The latest story to ask the "true cost of coal" question comes from Canada, where a new report estimates the health costs of coal power in Alberta to be close to $300 million, and that coal power results in "over 4,000 asthma episodes, over 700 emergency visits for respiratory and cardiovascular illnesses, and around 80 hospital admissions, with chronic exposures resulting in nearly 100 premature deaths" annually. Before we go any further, it's important to note that those numbers aren't definitive, as The Globe and Mail notes.
It's hard to quantify health costs in general, and it's hard to quantify how many medical conditions are directly attributable to the toxic air contaminants released from coal combustion, like mercury, nitrogen oxides and sulfur oxides (which contribute to acid rain), and particulate matter. Still, the report argues that health costs add somewhere between 50 percent and 200 percent to the price of coal production.
This is hardly the first study to try to highlight the health costs of coal. A study in Europe suggested coal power cost the EU 43 billion euros a year in health costs, while the US bill has been estimated at a whopping $500 billion. What does that mean? Aside from poisoning the air, integrating healthcare into coal cost calculations could change the parity equation.

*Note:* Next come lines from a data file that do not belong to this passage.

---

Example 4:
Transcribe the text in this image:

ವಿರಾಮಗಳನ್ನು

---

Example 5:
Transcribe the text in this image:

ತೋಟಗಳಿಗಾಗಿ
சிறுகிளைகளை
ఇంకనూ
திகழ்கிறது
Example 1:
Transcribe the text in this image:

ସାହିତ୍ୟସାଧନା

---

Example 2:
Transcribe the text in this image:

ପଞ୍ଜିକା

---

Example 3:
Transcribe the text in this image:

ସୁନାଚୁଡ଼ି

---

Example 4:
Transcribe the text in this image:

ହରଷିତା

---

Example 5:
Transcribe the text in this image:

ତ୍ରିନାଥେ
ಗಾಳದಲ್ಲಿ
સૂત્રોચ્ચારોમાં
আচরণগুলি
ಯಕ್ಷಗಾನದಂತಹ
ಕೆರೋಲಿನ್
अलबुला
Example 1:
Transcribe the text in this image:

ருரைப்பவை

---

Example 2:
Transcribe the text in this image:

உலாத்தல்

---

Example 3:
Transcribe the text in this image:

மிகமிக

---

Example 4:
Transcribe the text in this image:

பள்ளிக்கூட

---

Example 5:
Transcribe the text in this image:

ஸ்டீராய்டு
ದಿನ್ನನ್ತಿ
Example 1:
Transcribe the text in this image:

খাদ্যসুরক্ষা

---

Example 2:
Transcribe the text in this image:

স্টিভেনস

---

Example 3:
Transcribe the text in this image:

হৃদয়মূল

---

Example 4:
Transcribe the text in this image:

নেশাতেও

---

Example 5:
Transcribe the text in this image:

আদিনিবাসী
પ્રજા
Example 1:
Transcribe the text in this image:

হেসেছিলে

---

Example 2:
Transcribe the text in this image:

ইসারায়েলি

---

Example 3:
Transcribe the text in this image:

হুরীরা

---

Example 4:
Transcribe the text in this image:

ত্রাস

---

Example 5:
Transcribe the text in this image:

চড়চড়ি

US Energy Information Administration data for the cost of building new power plants show the result of the fracking boom: natural gas power production is currently far cheaper than anything else. But coal is still our largest source of power, and EIA data show that as it stands now, wind, geothermal, and hydroelectric power is cheaper than coal.

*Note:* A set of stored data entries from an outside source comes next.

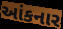
આંકનાર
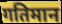
गतिमान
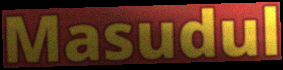
Masudul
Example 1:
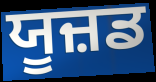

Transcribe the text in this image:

ਯੂਜ਼ਡ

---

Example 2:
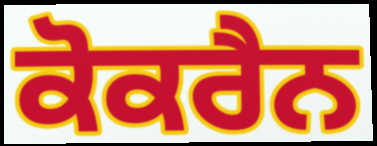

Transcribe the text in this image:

ਕੋਕਰੈਨ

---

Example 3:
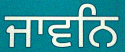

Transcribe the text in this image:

ਜਾਵਨਿ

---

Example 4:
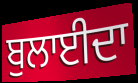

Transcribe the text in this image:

ਬੁਲਾਈਦਾ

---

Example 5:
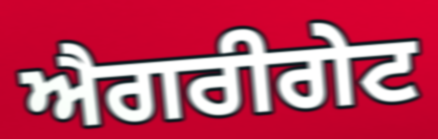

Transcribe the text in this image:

ਐਗਰੀਗੇਟ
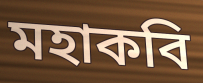
মহাকবি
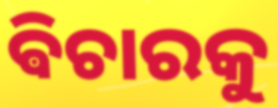
ଵିଚାରକୁ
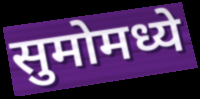
सुमोमध्ये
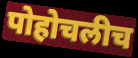
पोहोचलीच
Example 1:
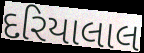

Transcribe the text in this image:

દરિયાલાલ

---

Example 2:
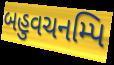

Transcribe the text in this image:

બહુવચનમ્પિ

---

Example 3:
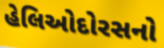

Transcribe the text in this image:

હેલિઓદોરસનો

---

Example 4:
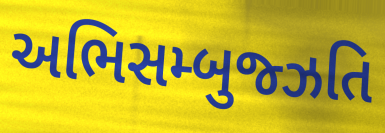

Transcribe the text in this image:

અભિસમ્બુજ્ઝતિ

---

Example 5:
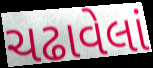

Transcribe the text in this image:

ચઢાવેલાં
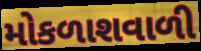
મોકળાશવાળી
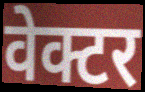
वेक्टर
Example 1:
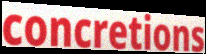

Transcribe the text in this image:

concretions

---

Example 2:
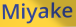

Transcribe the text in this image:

Miyake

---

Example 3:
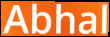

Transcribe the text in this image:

Abhal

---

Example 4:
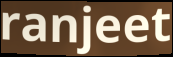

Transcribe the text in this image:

ranjeet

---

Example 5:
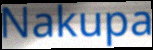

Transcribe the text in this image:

Nakupa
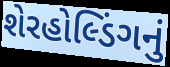
શેરહોલ્ડિંગનું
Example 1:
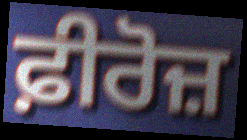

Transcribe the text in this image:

ਫ਼ੀਰੋਜ਼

Those are all harder to scale up, but nuclear is about level, while solar projects average between 50 percent and 150 percent more costly than coal. Now, we're talking about two sets of estimated ranges here, but adding the health costs of coal power to its real price would go a long way towards making solar and other green energy sources more attractive from an economic standpoint. The environmental and health benefits of ditching coal are clear, but it's also important to note that there's an economic case to be made as well.